» **Text shown**
--------
Getting unwired

Nordic ID Morphic, a new wireless data collection terminal from Ioresource. These devices are now small, pocket-sized and ruggedised for use, can be taken ‘on the go’, and have signature capture facilities so people can sign for deliveries on the device’s screen. This can then be transmitted back to the office via 3G or GPRS or uploaded at a later date
Nordic ID Morphic, a new wireless data collection terminal from Ioresource. These devices are now small, pocket-sized and ruggedised for use, can be taken ‘on the go’, and have signature capture facilities so people can sign for deliveries on the device’s screen. This can then be transmitted back to the office via 3G or GPRS or uploaded at a later date

The worldwide growth of mobile technology is having a massive effect on the future of global retailing, where the possibilities in wireless kit and being discovered



13 October 2008

Share this post:



At the recent National Retail Federation’s (NRF) annual convention in New York, retailers were advised to ride the wave of the future – mobile coupons, bar-code readers for mobile phones and virtual worlds – to be more competitive. “These technologies are going to change the way you interact with your customer, they’re going to change the way people shop, they’re going to change the way you manage your brands,” said Giff Constable, general manager at Electric Sheep Co.

Interestingly, the US retail industry is behind compared with its Asian counterparts. For instance, Japanese shoppers can scan food items via the barcode reader included in their mobile phones so they can easily check the freshness of the product. Currently, most retailers are focusing on the improvements of basic technologies such as cash registers and inventory management systems. So where does that leave Ireland?
--------
» **Items**
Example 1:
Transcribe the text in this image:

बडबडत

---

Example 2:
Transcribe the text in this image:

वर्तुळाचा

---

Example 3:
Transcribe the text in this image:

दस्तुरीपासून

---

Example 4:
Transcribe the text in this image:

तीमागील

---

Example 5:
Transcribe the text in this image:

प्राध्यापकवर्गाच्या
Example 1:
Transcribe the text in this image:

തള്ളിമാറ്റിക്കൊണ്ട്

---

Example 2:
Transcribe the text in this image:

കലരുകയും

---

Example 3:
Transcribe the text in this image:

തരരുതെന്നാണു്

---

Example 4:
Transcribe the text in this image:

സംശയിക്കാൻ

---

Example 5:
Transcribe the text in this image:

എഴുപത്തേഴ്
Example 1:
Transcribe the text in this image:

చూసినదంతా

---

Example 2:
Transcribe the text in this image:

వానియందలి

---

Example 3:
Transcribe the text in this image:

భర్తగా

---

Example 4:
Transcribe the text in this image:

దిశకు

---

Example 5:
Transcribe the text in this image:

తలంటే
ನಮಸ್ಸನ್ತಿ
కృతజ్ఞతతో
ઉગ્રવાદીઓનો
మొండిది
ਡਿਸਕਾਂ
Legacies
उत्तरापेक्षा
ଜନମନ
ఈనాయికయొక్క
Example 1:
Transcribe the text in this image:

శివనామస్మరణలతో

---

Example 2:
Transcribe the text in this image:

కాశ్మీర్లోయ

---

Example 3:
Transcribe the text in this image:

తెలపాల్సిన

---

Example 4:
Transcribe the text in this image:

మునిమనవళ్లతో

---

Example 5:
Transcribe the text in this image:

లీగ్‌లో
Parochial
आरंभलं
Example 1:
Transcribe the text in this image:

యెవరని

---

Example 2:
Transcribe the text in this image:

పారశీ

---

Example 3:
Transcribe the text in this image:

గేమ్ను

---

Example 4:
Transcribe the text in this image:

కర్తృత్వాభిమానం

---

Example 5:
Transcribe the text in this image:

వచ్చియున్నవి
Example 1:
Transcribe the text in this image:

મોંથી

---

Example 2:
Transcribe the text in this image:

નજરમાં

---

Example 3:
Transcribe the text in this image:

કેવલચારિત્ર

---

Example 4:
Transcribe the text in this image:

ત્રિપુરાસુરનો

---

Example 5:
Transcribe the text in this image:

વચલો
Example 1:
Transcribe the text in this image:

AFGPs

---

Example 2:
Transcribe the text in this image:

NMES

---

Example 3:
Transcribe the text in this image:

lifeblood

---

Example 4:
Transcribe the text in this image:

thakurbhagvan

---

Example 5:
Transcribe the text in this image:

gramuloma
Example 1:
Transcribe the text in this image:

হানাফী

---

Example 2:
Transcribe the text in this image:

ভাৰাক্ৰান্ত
--------
» **Work to do**
• 1. In the retail technology article, in which city was the National Retail Federation's annual convention held?
• 2. Retype the retail technology article, starting at "13 October 2008" and ending at "Electric Sheep Co.".
• 3. Write the next part of the retail technology article, picking up after its final sentence.
The rows have no connection to the retail technology article.

» **Task-by-task answers**
• 1. New York.

• 2.
13 October 2008

Share this post:



At the recent National Retail Federation’s (NRF) annual convention in New York, retailers were advised to ride the wave of the future – mobile coupons, bar-code readers for mobile phones and virtual worlds – to be more competitive. “These technologies are going to change the way you interact with your customer, they’re going to change the way people shop, they’re going to change the way you manage your brands,” said Giff Constable, general manager at Electric Sheep Co.

• 3.
Self service keeping costs down

Veronica Sullivan, head of IT, BWG Foods Ltd, said self service for the customer is one of the fastest growing technology sectors in the marketplace and one that is exciting retailers and customers alike. Self checkout is becoming increasingly more commonplace within the market and customers are beginning to expect this service.

She said self service ‘Pay at Pump’ on the forecourt has appeared in several sites in Ireland. “We have had a very successful recent trial of this technology in Spar. With the cost of labour continuing to increase, it is important that retailers become cost effective by using technology to achieve this. There has been keen interest in adoption of electronic shelf edge labelling, biometric security, workforce management solutions, and recently there has been a rebirth of interest for in-store media advertising.”

Sullivan said the technology has had a major impact on day-to-day operations especially for retailers and suppliers because it gives them the ability to make decisions and changes as needed, saves time and improves accuracy. “In the area of stock replenishment, retailers and suppliers use these as commonplace tools when visiting the floor and the latest wireless devices show a multitude of information previously not available. Orders can be placed quicker, and ultimately dispatched sooner. Warehouse Management systems (WMS) in the warehouse would not be possible without the advances in this area.
“The availability of GPRS and 3G communications now mean the office becomes mobile and can be taken anywhere in the country quickly and easily.”

Technology benefits large and small retailers

According to Fergal Kinane, retail technology manager at BWG Foods, technology is not just for the big multiples; smaller independent grocers can also attain huge repayment from it. He remarked that technology benefits all and this has been proven in the past few decades as technology is continuously used in an effort to gain competitive advantage.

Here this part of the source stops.